POLECENIE A:
Zapisz jako tabelę Markdown z kolumnami „Nr” i „Wiersz” wszystkie zapisy od pierwszego aż do wiersza zawierającego „red cross: moved 20 px up”, z tym wierszem włącznie. Pomiń puste wiersze.

PODANY FRAGMENT:
Bellator 178 – przegląd kategorii piórkowej
Jak prezentuje się kategoria piórkowa w Bellatorze? Czy czwarte zestawienie Daniela Strausa z Patricio Freire było konieczne?
21 kwietnia na gali Bellator 178 po raz czwarty zmierzą się ze sobą Daniel Straus i Patricio Pitbull Freire. Ze względu na liczne głosy krytyki ich kolejnego starcia przedstawiam przegląd zawodników i potencjalnych walk o mistrzostwo kategorii piórkowej w tej organizacji.
Zapewne wielu fanów mieszanych sztuk walki bez większych oporów stwierdzi, że organizacja czterech walk między tymi samymi zawodnikami jest przesadą. Tym bardziej, jeśli taka sytuacja dotyczy walki mistrzowskiej w jednej kategorii wagowej, a walki następują niemal jedna po drugiej. Nie sposób oprzeć się wrażeniu, że Bellator zamknął kategorię piórkową na jakikolwiek powiew świeżości i fani niczym w krakowskim smogu duszą się ciągłym oglądaniem tego samego zjawiska.

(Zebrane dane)
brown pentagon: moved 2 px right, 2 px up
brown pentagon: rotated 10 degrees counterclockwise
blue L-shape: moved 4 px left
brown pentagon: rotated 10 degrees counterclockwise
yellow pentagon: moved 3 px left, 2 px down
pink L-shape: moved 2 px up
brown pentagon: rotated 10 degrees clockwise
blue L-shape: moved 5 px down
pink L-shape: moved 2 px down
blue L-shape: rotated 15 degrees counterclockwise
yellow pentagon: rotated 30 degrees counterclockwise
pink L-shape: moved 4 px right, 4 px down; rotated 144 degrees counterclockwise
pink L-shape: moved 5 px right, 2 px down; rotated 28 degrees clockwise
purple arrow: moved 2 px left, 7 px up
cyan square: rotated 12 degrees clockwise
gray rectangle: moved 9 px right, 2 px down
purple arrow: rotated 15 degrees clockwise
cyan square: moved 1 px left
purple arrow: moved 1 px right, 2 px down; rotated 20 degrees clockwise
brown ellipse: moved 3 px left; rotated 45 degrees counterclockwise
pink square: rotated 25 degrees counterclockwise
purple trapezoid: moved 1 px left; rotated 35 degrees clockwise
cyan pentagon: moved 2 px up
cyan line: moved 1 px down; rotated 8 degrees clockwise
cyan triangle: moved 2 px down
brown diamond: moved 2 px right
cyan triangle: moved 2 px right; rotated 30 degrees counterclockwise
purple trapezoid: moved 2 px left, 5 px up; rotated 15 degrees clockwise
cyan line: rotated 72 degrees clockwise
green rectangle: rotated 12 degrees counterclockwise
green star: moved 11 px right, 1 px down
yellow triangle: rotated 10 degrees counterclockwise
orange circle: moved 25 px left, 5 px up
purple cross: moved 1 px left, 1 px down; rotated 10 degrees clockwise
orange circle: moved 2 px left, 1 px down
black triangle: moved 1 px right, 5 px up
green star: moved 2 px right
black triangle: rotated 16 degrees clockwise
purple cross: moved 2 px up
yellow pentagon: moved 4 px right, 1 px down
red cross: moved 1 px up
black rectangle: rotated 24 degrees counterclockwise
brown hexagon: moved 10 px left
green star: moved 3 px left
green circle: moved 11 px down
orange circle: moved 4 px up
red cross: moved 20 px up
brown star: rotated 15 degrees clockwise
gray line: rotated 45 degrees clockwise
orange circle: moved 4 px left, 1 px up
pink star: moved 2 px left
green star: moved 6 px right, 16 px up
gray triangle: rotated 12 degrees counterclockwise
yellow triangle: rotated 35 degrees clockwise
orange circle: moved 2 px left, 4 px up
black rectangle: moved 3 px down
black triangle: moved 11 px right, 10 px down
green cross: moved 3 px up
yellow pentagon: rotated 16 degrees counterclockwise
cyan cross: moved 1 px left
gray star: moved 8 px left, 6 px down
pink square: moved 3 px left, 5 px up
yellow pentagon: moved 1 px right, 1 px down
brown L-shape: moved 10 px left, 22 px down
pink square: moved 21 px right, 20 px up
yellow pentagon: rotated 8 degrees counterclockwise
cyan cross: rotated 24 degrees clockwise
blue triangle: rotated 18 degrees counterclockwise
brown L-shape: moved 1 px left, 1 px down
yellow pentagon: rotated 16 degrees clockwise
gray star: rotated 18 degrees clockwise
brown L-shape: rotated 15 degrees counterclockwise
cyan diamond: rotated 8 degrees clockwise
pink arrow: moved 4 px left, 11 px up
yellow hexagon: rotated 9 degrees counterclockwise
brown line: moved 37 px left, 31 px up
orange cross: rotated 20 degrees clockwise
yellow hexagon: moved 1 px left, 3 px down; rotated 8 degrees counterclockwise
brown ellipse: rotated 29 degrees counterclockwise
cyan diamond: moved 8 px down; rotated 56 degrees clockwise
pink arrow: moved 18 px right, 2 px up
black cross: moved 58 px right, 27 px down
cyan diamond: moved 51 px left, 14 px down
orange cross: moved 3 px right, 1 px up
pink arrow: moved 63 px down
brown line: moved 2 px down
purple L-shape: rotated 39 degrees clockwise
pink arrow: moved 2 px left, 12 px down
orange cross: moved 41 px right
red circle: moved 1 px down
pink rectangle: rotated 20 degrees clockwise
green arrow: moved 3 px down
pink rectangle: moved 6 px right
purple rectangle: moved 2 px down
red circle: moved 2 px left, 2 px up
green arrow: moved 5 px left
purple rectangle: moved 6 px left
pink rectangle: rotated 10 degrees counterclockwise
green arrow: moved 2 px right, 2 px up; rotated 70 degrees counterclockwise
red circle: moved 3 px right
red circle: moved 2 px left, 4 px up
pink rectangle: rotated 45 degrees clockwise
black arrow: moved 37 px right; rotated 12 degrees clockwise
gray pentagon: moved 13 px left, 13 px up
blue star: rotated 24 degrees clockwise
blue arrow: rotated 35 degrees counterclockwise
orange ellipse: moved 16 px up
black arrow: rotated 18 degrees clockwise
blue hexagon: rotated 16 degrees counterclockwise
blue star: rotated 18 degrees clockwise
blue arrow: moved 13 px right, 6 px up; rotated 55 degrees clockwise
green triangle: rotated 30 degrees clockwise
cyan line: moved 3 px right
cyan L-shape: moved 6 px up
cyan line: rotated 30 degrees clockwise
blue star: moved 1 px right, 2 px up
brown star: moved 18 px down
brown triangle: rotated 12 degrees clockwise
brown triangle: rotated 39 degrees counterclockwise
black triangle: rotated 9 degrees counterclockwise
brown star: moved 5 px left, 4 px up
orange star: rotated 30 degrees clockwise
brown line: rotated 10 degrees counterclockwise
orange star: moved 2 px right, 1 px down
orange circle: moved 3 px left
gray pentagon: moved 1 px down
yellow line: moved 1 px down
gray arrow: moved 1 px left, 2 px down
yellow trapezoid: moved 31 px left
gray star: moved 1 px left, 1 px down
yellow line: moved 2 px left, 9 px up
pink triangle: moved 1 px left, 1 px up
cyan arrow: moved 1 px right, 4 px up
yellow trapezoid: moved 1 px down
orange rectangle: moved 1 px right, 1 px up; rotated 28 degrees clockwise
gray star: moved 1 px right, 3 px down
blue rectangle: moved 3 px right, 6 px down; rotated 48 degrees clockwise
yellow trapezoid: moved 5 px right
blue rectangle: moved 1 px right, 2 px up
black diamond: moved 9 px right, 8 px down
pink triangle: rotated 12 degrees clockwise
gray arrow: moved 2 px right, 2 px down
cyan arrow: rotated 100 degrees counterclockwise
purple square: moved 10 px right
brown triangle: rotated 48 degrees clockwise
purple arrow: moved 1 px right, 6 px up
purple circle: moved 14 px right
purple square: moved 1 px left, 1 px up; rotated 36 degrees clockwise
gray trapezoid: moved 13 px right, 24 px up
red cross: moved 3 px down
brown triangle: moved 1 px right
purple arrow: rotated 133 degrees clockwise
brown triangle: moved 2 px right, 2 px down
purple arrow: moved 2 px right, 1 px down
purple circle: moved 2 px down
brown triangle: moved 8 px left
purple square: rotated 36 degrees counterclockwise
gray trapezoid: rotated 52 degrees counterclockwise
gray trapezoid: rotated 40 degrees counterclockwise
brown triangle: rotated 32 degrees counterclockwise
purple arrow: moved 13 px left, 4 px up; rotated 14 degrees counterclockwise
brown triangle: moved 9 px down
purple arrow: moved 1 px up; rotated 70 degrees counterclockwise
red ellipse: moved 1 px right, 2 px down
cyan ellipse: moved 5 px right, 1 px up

POLECENIE B:
Odpowiedz krótko na pytania dotyczące tekstu o gali Bellator 178:
(i) Którego dnia odbędzie się gala Bellator 178?
(ii) Który raz zmierzą się ze sobą Daniel Straus i Patricio Freire?
(iii) Z czym porównano w tekście położenie fanów oglądających wciąż to samo?

ODPOWIEDŹ PISEMNA A:
| Nr | Wiersz |
|---|---|
| 1 | brown pentagon: moved 2 px right, 2 px up |
| 2 | brown pentagon: rotated 10 degrees counterclockwise |
| 3 | blue L-shape: moved 4 px left |
| 4 | brown pentagon: rotated 10 degrees counterclockwise |
| 5 | yellow pentagon: moved 3 px left, 2 px down |
| 6 | pink L-shape: moved 2 px up |
| 7 | brown pentagon: rotated 10 degrees clockwise |
| 8 | blue L-shape: moved 5 px down |
| 9 | pink L-shape: moved 2 px down |
| 10 | blue L-shape: rotated 15 degrees counterclockwise |
| 11 | yellow pentagon: rotated 30 degrees counterclockwise |
| 12 | pink L-shape: moved 4 px right, 4 px down; rotated 144 degrees counterclockwise |
| 13 | pink L-shape: moved 5 px right, 2 px down; rotated 28 degrees clockwise |
| 14 | purple arrow: moved 2 px left, 7 px up |
| 15 | cyan square: rotated 12 degrees clockwise |
| 16 | gray rectangle: moved 9 px right, 2 px down |
| 17 | purple arrow: rotated 15 degrees clockwise |
| 18 | cyan square: moved 1 px left |
| 19 | purple arrow: moved 1 px right, 2 px down; rotated 20 degrees clockwise |
| 20 | brown ellipse: moved 3 px left; rotated 45 degrees counterclockwise |
| 21 | pink square: rotated 25 degrees counterclockwise |
| 22 | purple trapezoid: moved 1 px left; rotated 35 degrees clockwise |
| 23 | cyan pentagon: moved 2 px up |
| 24 | cyan line: moved 1 px down; rotated 8 degrees clockwise |
| 25 | cyan triangle: moved 2 px down |
| 26 | brown diamond: moved 2 px right |
| 27 | cyan triangle: moved 2 px right; rotated 30 degrees counterclockwise |
| 28 | purple trapezoid: moved 2 px left, 5 px up; rotated 15 degrees clockwise |
| 29 | cyan line: rotated 72 degrees clockwise |
| 30 | green rectangle: rotated 12 degrees counterclockwise |
| 31 | green star: moved 11 px right, 1 px down |
| 32 | yellow triangle: rotated 10 degrees counterclockwise |
| 33 | orange circle: moved 25 px left, 5 px up |
| 34 | purple cross: moved 1 px left, 1 px down; rotated 10 degrees clockwise |
| 35 | orange circle: moved 2 px left, 1 px down |
| 36 | black triangle: moved 1 px right, 5 px up |
| 37 | green star: moved 2 px right |
| 38 | black triangle: rotated 16 degrees clockwise |
| 39 | purple cross: moved 2 px up |
| 40 | yellow pentagon: moved 4 px right, 1 px down |
| 41 | red cross: moved 1 px up |
| 42 | black rectangle: rotated 24 degrees counterclockwise |
| 43 | brown hexagon: moved 10 px left |
| 44 | green star: moved 3 px left |
| 45 | green circle: moved 11 px down |
| 46 | orange circle: moved 4 px up |
| 47 | red cross: moved 20 px up |

ODPOWIEDŹ PISEMNA B:
(i) 21 kwietnia.
(ii) Po raz czwarty.
(iii) Z duszeniem się w krakowskim smogu.